DiverseCity

Karriere in der Wissenschaft – Women in Science

„Leaky Pipeline“ (wörtlich: undichte Leitung) ist das Schlagwort, das die schlechteren Chancen von Frauen auf eine Wissenschaftskarriere beschreibt. Studium, Promotion, Habilitation – auf dem Weg zur Professur wird der Frauenanteil immer kleiner. Beim siebten „DiverseCity Kongress“ am 5. Juli 2018 im Dortmunder Rathaus ergriffen im Workshop „Women in Science“ auch erfolgreiche Wissenschaftlerinnen von der Fachhochschule das Wort.

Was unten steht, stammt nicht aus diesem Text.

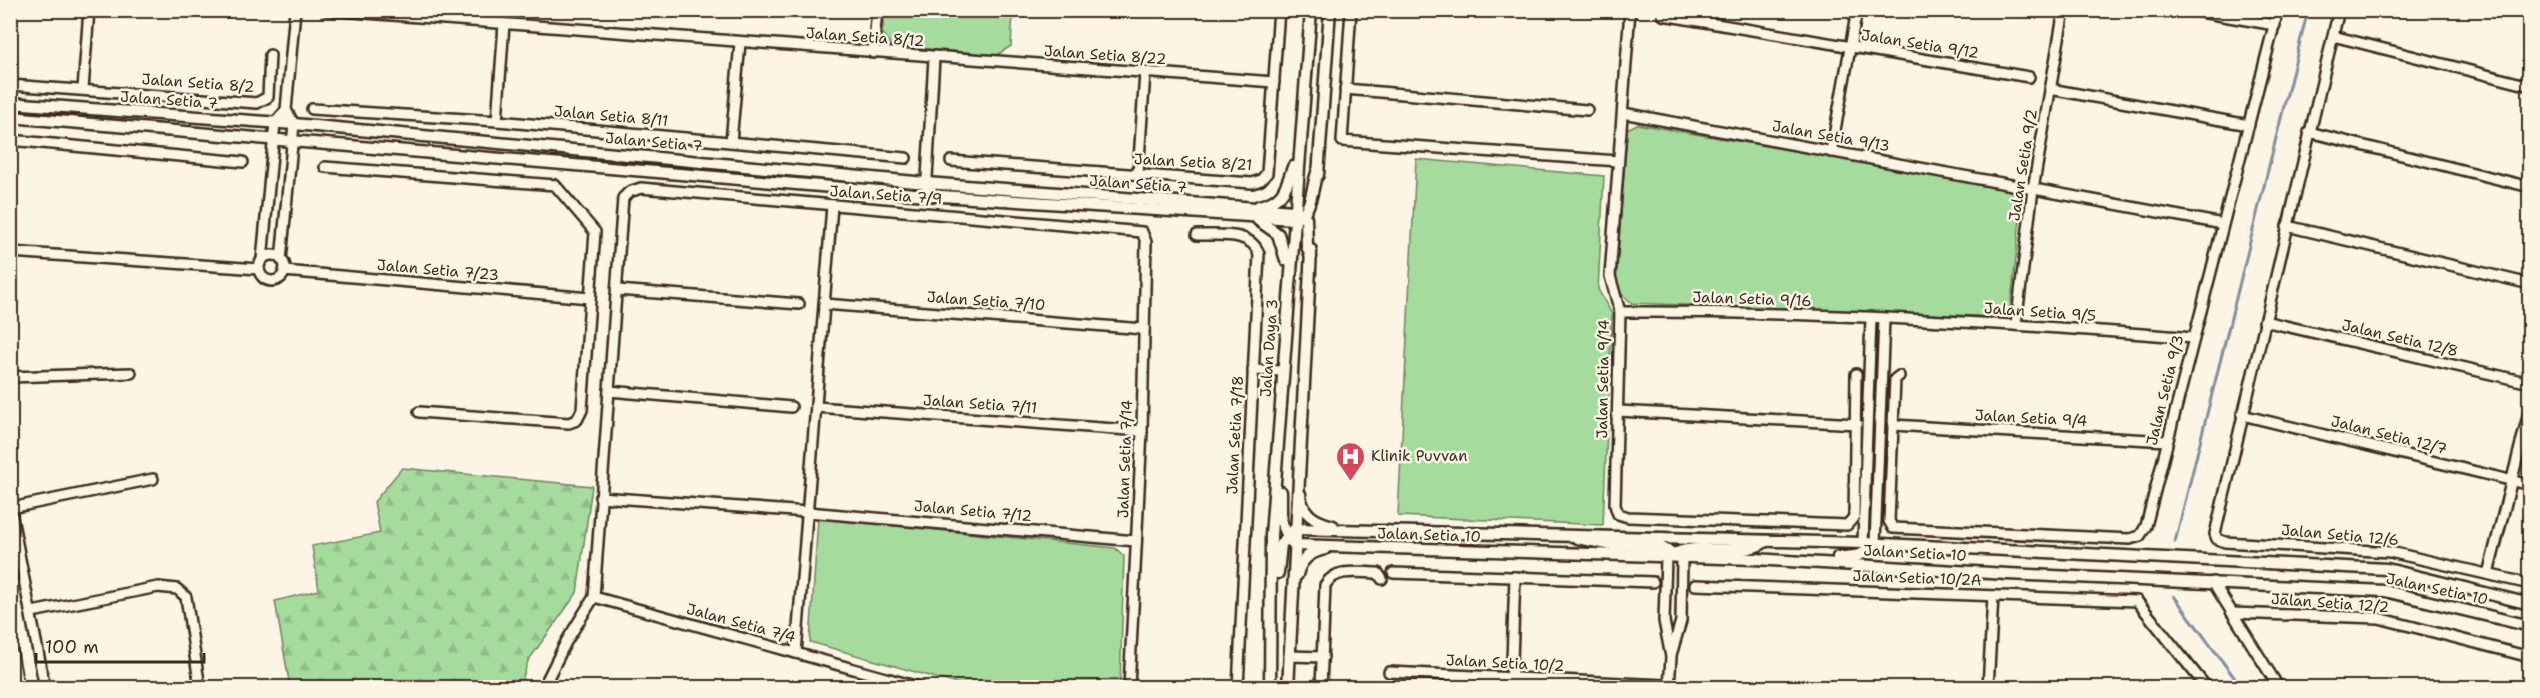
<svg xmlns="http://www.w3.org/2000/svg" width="2540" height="698" font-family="'Shantell Sans',sans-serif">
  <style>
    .green { fill: #a6db9e; stroke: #70825e; stroke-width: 1.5 }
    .forest { fill: url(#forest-firs); stroke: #70825e; stroke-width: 1.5 }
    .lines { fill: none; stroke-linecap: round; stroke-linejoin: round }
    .stream { stroke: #8090a0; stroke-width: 3 }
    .minor-casing { stroke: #3b2a1e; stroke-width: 14 }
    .tertiary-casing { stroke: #3b2a1e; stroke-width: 15 }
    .primary-casing { stroke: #3b2a1e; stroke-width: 18 }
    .minor { stroke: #fcf5e5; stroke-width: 9 }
    .tertiary { stroke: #fcf5e5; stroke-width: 10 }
    .primary { stroke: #fcf5e5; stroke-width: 14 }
    .labels { text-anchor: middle; stroke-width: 5; stroke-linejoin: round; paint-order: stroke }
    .street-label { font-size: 15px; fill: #3b2a1e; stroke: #fcf5e5 }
    .poi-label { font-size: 15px; fill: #3b2a1e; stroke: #fcf5e5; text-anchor: start }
  </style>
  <defs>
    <pattern id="forest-firs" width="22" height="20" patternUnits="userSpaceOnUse" patternTransform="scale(1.5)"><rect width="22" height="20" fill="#a6db9e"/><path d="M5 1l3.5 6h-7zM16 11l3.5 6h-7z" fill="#90bc88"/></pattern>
  </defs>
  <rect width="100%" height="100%" fill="#fcf5e5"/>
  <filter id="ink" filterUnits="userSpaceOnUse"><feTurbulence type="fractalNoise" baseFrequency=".0167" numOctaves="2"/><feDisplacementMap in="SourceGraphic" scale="12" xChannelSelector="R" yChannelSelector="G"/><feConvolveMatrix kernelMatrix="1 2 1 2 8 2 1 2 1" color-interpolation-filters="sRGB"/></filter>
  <g filter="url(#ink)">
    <!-- green -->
    <g class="green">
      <polygon points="885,11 1013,11 1011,46 997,55 891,46 882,33"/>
      <polygon points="1637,124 2017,189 2022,202 2010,310 2003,317 1632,303 1619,292 1616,283 1627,129"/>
      <polygon points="1416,159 1604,176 1598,289 1612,314 1603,525 1398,516"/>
      <polygon points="818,518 1115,548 1124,556 1120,687 968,687 810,642"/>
    </g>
    <!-- forest -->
    <polygon class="forest" points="402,468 592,486 577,593 528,661 520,687 290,687 275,601 319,590 312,546 380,533 374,502"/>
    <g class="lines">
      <!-- stream -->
      <g class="stream">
        <polyline points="2175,542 2308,10"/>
        <polyline points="2174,596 2242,688"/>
      </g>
      <defs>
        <g id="minor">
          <polyline points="326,10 1274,82"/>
          <polyline points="1351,10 1342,141 1618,161"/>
          <polyline points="1630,10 1610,276 1620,312 1615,505 1618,514 1628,517 1847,525 1854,517 1856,374"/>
          <polyline points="2189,10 2275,25"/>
          <polyline points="2339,10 2215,534 2217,539 2225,542 2390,552 2530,584"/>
          <polyline points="1663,15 2029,77"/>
          <polyline points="2333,36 2530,86"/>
          <polyline points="873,53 877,10"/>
          <polyline points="10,85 257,103 268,97 270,55"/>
          <polyline points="83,89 89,10"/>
          <polyline points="1345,89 1587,110"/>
          <polyline points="2050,89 2249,125"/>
          <polyline points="312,109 497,121 906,158"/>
          <polyline points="1623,113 2223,224"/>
          <polyline points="497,121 504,24"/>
          <polyline points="2309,132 2530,187"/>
          <polyline points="10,140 243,162"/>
          <polyline points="731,142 740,43"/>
          <polyline points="1831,152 1857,10"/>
          <polyline points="951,161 1252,183 1261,180 1267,173 1279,10"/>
          <polyline points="325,167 555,185 595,232 582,410 577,420 569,423 419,412"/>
          <polyline points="1138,174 1145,73"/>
          <polyline points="926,195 934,58"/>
          <polyline points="2287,226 2530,284"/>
          <path d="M 1197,235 C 1218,236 1251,230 1259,254 L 1238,688"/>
          <polyline points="10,252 259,269"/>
          <circle cx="272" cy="268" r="13"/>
          <polyline points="262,260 275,123 286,110 295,10"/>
          <polyline points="281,260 294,124 286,110"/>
          <polyline points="284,271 590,298"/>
          <polyline points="617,290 799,304"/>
          <polyline points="824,304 1144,329"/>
          <path d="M 1620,312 C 1811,311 2003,323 2194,338"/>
          <polyline points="2264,321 2530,383"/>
          <polyline points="2016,324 2033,189 2064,10"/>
          <polyline points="1253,370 1282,371"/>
          <polyline points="1899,376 1895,379 1889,521 1893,528 2130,539 2140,536 2146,526 2278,10"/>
          <polyline points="10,377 131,373"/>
          <polyline points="609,391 791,407"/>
          <polyline points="816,407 1142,431"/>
          <polyline points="1618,411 1857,424"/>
          <polyline points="2242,415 2530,485"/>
          <polyline points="1893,425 2167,441"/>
          <polyline points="600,497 808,512 1136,541"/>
          <polyline points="10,507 45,688"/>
          <polyline points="11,508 153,479"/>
          <polyline points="1863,543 1871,318"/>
          <polyline points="1875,544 1884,319"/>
          <polyline points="1666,558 1664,621 1671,657 1669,688"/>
          <polyline points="1393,573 1653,582"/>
          <polyline points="2488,574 2530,408"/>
          <polyline points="2213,582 2279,688"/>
          <polyline points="1695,585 2137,601 2207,688"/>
          <polyline points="594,597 922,688"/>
          <polyline points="32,612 158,587 177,589 186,597 200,688"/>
          <polyline points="2232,613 2379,618 2530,657"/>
          <polyline points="796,653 832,206"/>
          <polyline points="1671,655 1681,621 1682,558"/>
          <polyline points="1289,656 1323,657"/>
          <polyline points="1389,672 1728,688"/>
          <polyline points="543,688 566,642 594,597 623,198 629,192 641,188 1142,232 1146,242 1142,431 1129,688"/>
          <path d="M 1321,688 L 1325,585 C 1336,567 1360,573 1378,573 L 1382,579"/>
          <polyline points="1511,688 1515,577"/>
          <polyline points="1988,688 1993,596"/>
        </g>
        <g id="tertiary">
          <polyline points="10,103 294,124 926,183 1294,211 1306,218 1307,246 1311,257"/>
          <path d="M 10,117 L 926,195 L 1293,219 C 1313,216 1311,186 1318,170"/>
          <polyline points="1318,175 1330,10"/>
          <path d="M 1259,206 C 1283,201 1286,188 1293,167"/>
          <polyline points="1258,220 1278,234 1286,260"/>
          <polyline points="1281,492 1281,521 1290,541"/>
          <path d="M 1300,494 C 1302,515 1315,521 1333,526"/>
          <polyline points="1295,529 1863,543 2387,569 2530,604"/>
          <polyline points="1577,538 1613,545 1660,547 1680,557"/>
          <polyline points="1294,545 1755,559 2007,574 2385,591 2530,626"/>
          <path d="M 1672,555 C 1701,540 1738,560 1766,541"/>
          <path d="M 1838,557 C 1854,557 1865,556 1875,544"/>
          <polyline points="1278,573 1281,544 1295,529"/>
          <path d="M 1297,575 C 1300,560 1310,552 1325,549"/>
          <polyline points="1270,688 1271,535 1311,10"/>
          <polyline points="1288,688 1311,250"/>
        </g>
        <polyline id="primary" points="10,654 16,688"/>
      </defs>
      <!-- minor casing -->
      <use href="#minor" class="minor-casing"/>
      <!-- tertiary casing -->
      <use href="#tertiary" class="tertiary-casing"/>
      <!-- primary casing -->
      <use href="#primary" class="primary-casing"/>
      <!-- minor -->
      <use href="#minor" class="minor"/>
      <!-- tertiary -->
      <use href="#tertiary" class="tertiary"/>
      <!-- primary -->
      <use href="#primary" class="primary"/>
    </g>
  </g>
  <!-- icons -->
  <defs>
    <symbol id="hospital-pin" viewBox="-11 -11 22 30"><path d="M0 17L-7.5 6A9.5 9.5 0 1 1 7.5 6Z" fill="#d1495b" stroke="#fcf5e5"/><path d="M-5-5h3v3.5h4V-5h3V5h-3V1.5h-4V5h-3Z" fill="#fff"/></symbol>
  </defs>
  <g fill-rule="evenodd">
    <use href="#hospital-pin" x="1334" y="440" width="33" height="45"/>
  </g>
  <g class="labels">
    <!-- street labels -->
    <g class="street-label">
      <text transform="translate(865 37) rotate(4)" y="5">Jalan Setia 8/12</text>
      <text transform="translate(1920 44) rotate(9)" y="5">Jalan Setia 9/12</text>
      <text transform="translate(1105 55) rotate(4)" y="5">Jalan Setia 8/22</text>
      <text transform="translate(198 83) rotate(4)" y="5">Jalan Setia 8/2</text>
      <text transform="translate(169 100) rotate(4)" y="5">Jalan Setia 7</text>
      <text transform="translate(611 116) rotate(5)" y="5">Jalan Setia 8/11</text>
      <text transform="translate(1831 136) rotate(10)" y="5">Jalan Setia 9/13</text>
      <text transform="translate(654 142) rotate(5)" y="5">Jalan Setia 7</text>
      <text transform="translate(1193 162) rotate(3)" y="5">Jalan Setia 8/21</text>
      <text transform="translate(2023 165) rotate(-81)" y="5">Jalan Setia 9/2</text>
      <text transform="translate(1138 184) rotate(4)" y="5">Jalan Setia 7</text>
      <text transform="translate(886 195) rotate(4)" y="5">Jalan Setia 7/9</text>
      <text transform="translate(438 270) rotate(5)" y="5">Jalan Setia 7/23</text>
      <text transform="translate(1752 299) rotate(2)" y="5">Jalan Setia 9/16</text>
      <text transform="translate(986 301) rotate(4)" y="5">Jalan Setia 7/10</text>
      <text transform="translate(2040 312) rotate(4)" y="5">Jalan Setia 9/5</text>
      <text transform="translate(2400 338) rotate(13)" y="5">Jalan Setia 12/8</text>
      <text transform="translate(1269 348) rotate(-86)" y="5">Jalan Daya 3</text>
      <text transform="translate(1603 379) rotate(-89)" y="5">Jalan Setia 9/14</text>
      <text transform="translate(2165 390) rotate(-76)" y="5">Jalan Setia 9/3</text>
      <text transform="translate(980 404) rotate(4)" y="5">Jalan Setia 7/11</text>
      <text transform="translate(2031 418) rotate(3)" y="5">Jalan Setia 9/4</text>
      <text transform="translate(1235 435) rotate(-87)" y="5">Jalan Setia 7/18</text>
      <text transform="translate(2389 435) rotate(14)" y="5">Jalan Setia 12/7</text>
      <text transform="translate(1125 459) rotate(-88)" y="5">Jalan Setia 7/14</text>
      <text transform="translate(973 511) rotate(5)" y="5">Jalan Setia 7/12</text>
      <text transform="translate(1429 535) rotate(2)" y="5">Jalan Setia 10</text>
      <text transform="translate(2340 535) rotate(5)" y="5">Jalan Setia 12/6</text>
      <text transform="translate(1915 553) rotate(3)" y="5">Jalan Setia 10</text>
      <text transform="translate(1917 578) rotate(2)" y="5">Jalan Setia 10/2A</text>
      <text transform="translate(2437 589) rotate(12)" y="5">Jalan Setia 10</text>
      <text transform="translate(2330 603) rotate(4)" y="5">Jalan Setia 12/2</text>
      <text transform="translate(741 623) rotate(15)" y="5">Jalan Setia 7/4</text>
      <text transform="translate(1505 663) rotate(3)" y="5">Jalan Setia 10/2</text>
    </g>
    <!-- poi labels -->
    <g class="poi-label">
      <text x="1371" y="461">Klinik Puvvan</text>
    </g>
  </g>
  <!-- margin -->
  <rect width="2540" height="698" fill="none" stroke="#fcf5e5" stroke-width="36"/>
  <rect x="18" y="18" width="2504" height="662" fill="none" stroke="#3b2a1e" stroke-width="2" filter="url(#ink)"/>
  <!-- scale -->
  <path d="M36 653v9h168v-9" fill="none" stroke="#3b2a1e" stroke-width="3"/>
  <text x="45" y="653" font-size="18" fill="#3b2a1e" stroke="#fcf5e5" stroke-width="4.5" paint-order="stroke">100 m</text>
</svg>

Inspirierende Vorbilder: Professorinnen und Wissenschaftlerinnen machten dem akademischen Nachwuchs Mut und setzten sich für faire Chancen auf Hochschulkarrieren ein.
Inspirierende Vorbilder: Professorinnen und Wissenschaftlerinnen machten dem akademischen Nachwuchs Mut und setzten sich für faire Chancen auf Hochschulkarrieren ein.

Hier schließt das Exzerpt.